◆ **THE PROBLEM**
Among the entries below, one line contains "pinky pip: (297, 463)" and another contains "ring pip: (490, 259)". Transcribe those two lines and every line between them, exactly.
═════ RECORDS FOR THIS EXERCISE
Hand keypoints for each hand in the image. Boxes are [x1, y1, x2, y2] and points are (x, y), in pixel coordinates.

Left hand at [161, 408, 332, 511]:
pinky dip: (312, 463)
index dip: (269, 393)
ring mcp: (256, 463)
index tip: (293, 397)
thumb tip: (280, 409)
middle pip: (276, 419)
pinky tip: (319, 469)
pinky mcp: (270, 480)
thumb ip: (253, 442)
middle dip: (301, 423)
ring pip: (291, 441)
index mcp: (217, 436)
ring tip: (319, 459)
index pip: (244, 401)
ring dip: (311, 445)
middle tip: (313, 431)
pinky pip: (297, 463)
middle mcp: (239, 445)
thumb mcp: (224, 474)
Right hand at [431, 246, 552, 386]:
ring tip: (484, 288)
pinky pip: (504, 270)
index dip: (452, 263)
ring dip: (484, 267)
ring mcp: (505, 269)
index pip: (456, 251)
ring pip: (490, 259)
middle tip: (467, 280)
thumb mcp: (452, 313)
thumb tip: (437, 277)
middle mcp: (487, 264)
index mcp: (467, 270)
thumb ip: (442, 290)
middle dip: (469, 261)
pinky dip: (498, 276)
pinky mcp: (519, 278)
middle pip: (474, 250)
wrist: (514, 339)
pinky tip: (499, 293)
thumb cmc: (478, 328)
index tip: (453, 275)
══════════
═════ RECORDS FOR THIS EXERCISE
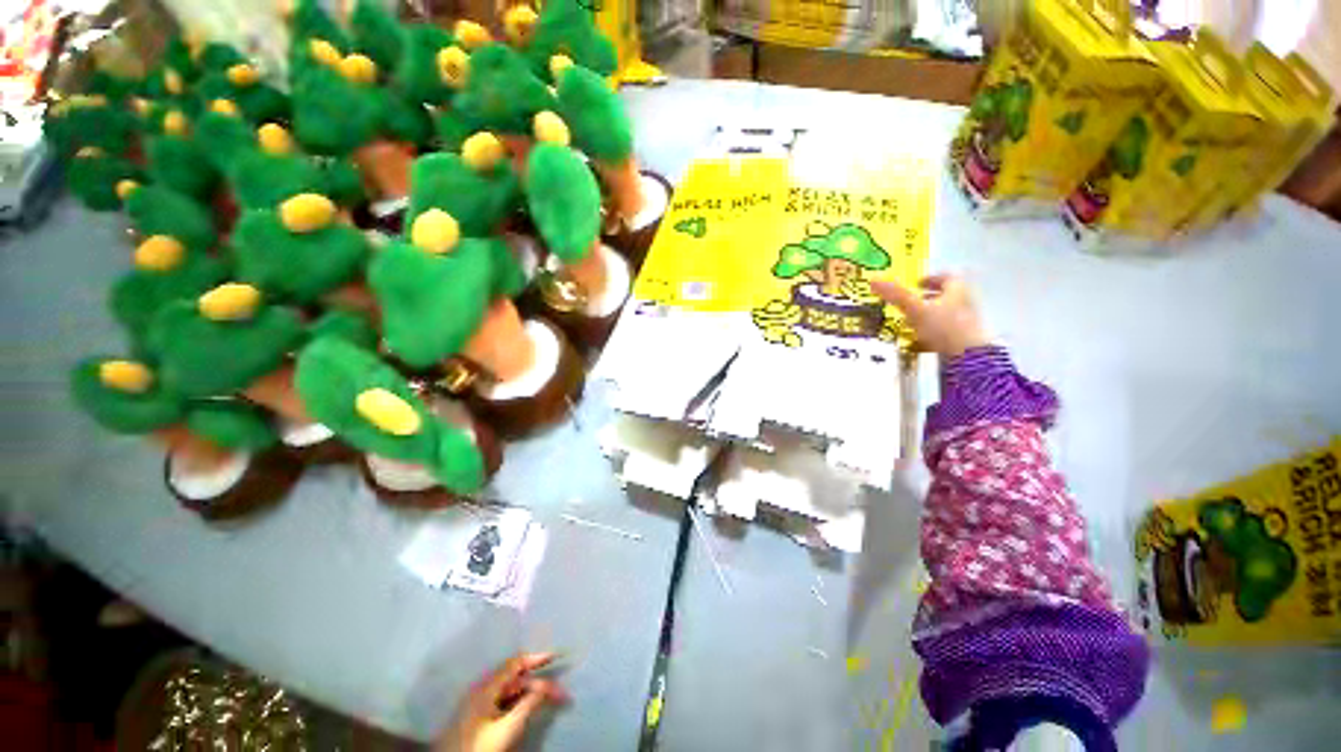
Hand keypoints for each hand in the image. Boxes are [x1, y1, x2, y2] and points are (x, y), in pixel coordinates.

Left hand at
══════════
◆ **TASK RESPONSE**
pinky pip: (297, 463)
middle mcp: (239, 445)
thumb mcp: (224, 474)
Right hand at [431, 246, 552, 386]:
ring tip: (484, 288)
pinky pip: (504, 270)
index dip: (452, 263)
ring dip: (484, 267)
ring mcp: (505, 269)
index pip: (456, 251)
ring pip: (490, 259)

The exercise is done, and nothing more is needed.